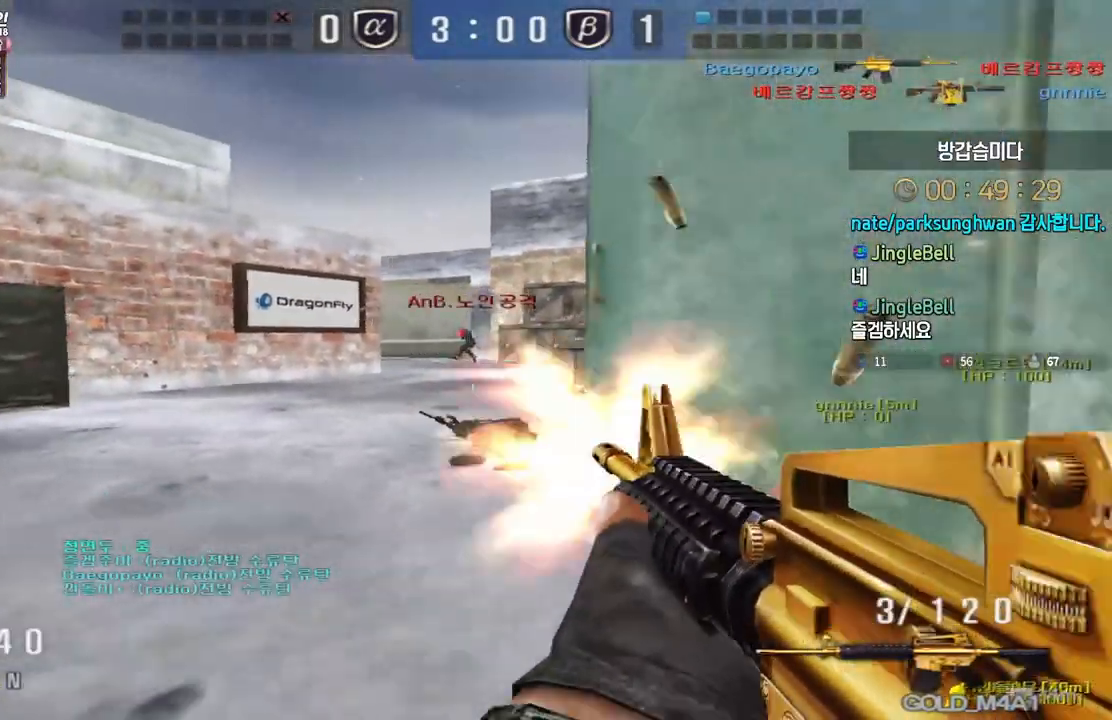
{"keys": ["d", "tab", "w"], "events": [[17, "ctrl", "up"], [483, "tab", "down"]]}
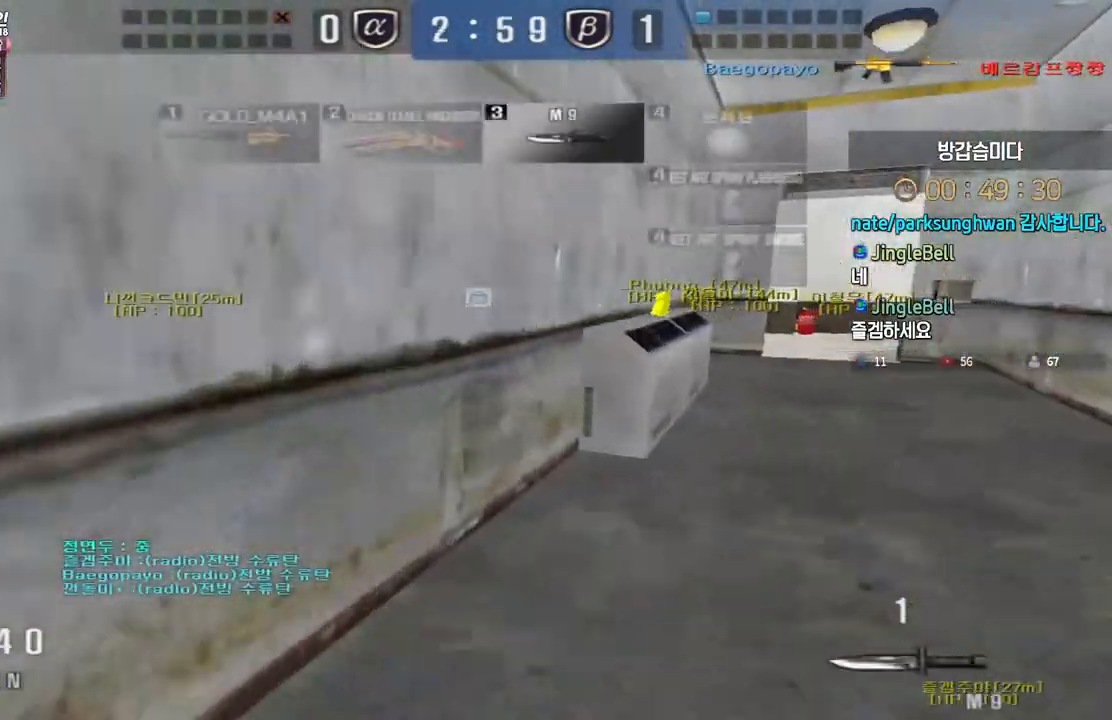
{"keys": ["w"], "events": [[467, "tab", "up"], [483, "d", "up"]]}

● ● ● ● ● ● ●

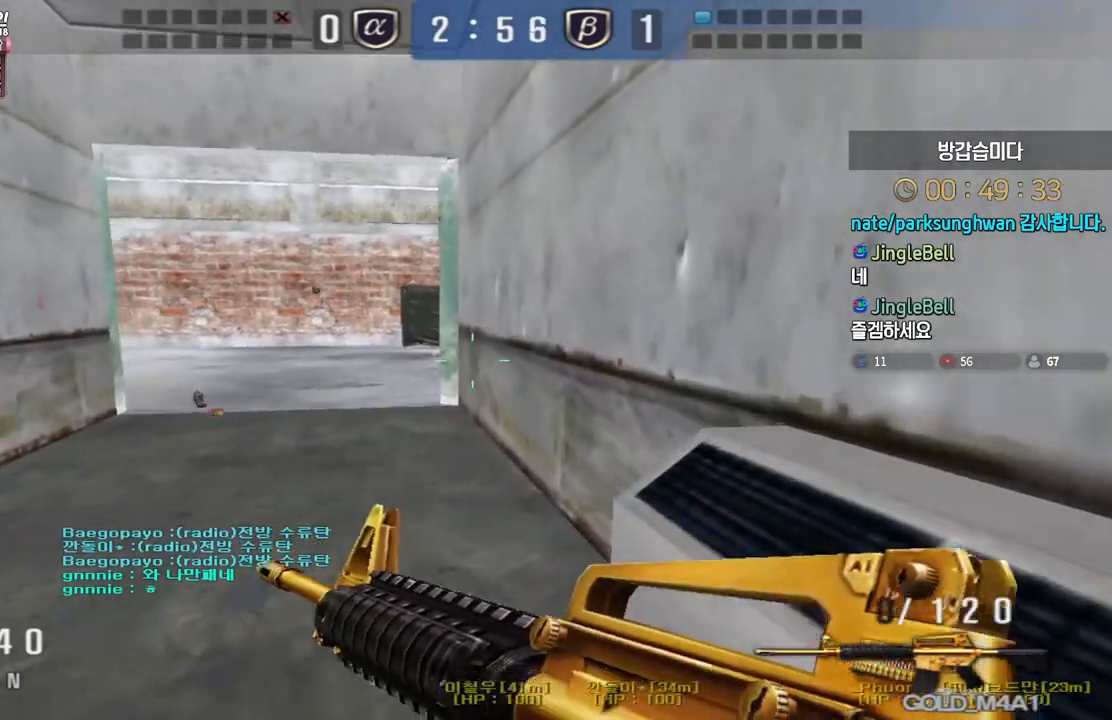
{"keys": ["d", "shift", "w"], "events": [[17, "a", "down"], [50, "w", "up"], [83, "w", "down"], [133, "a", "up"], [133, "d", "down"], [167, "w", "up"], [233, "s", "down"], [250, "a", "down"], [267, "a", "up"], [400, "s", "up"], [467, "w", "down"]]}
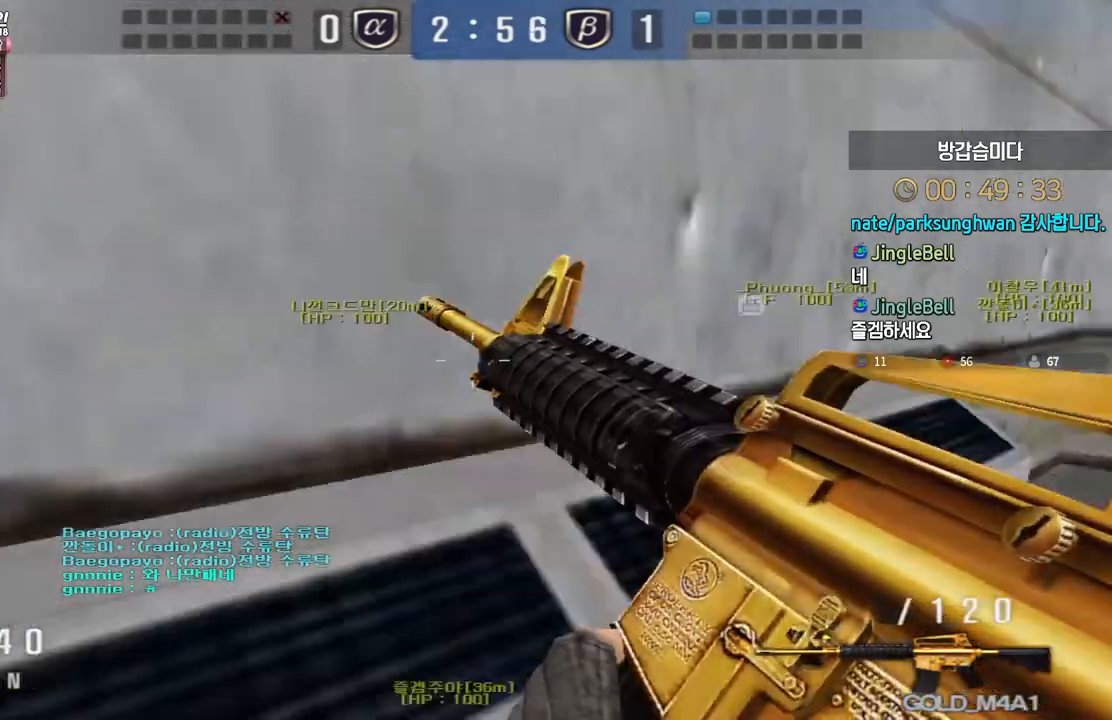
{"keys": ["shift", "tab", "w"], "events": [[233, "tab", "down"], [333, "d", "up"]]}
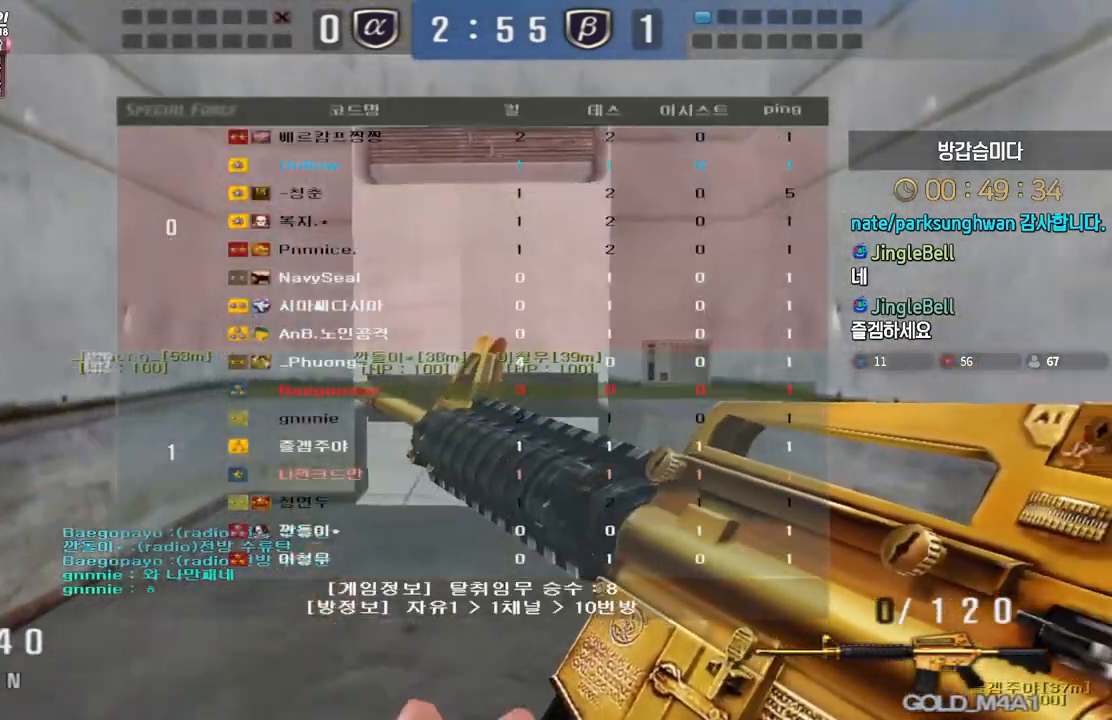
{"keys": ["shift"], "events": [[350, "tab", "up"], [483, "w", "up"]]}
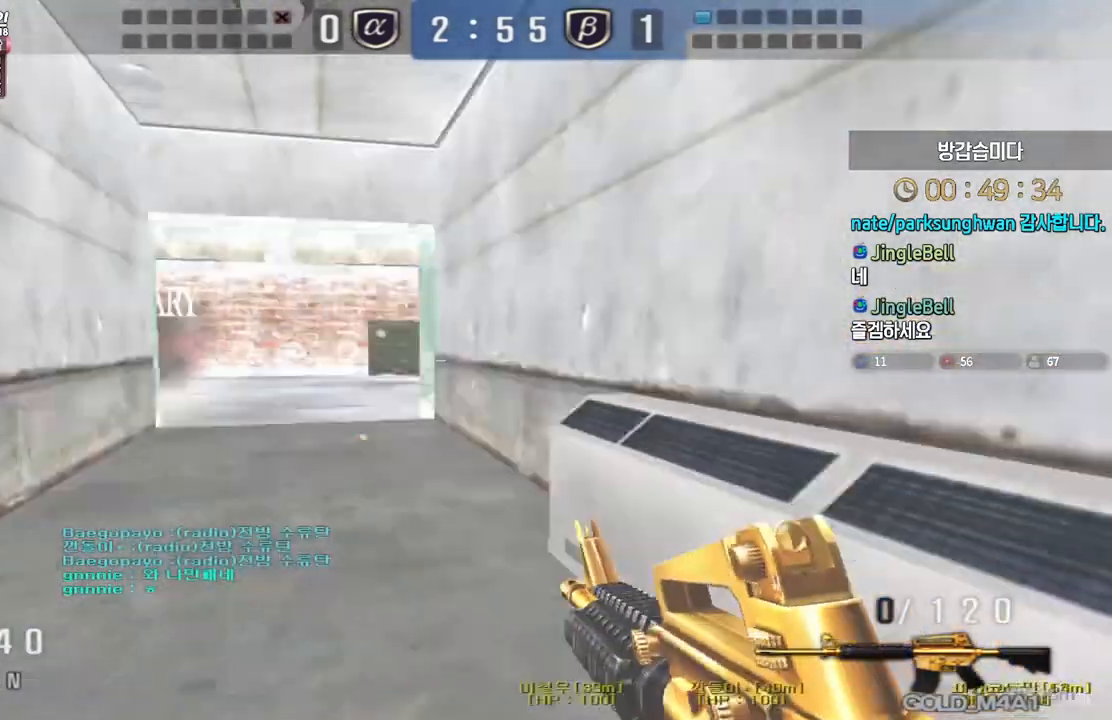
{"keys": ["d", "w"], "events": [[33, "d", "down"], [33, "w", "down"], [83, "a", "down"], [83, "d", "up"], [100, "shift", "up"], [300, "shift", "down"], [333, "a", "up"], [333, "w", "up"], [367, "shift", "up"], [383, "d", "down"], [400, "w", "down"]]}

● ● ● ● ● ● ●

● **What this task involves**:
Show every line from the entries above in which "shift" appears.

● **Reply**:
{"keys": ["d", "shift", "w"], "events": [[17, "a", "down"], [50, "w", "up"], [83, "w", "down"], [133, "a", "up"], [133, "d", "down"], [167, "w", "up"], [233, "s", "down"], [250, "a", "down"], [267, "a", "up"], [400, "s", "up"], [467, "w", "down"]]}
{"keys": ["shift", "tab", "w"], "events": [[233, "tab", "down"], [333, "d", "up"]]}
{"keys": ["shift"], "events": [[350, "tab", "up"], [483, "w", "up"]]}
{"keys": ["d", "w"], "events": [[33, "d", "down"], [33, "w", "down"], [83, "a", "down"], [83, "d", "up"], [100, "shift", "up"], [300, "shift", "down"], [333, "a", "up"], [333, "w", "up"], [367, "shift", "up"], [383, "d", "down"], [400, "w", "down"]]}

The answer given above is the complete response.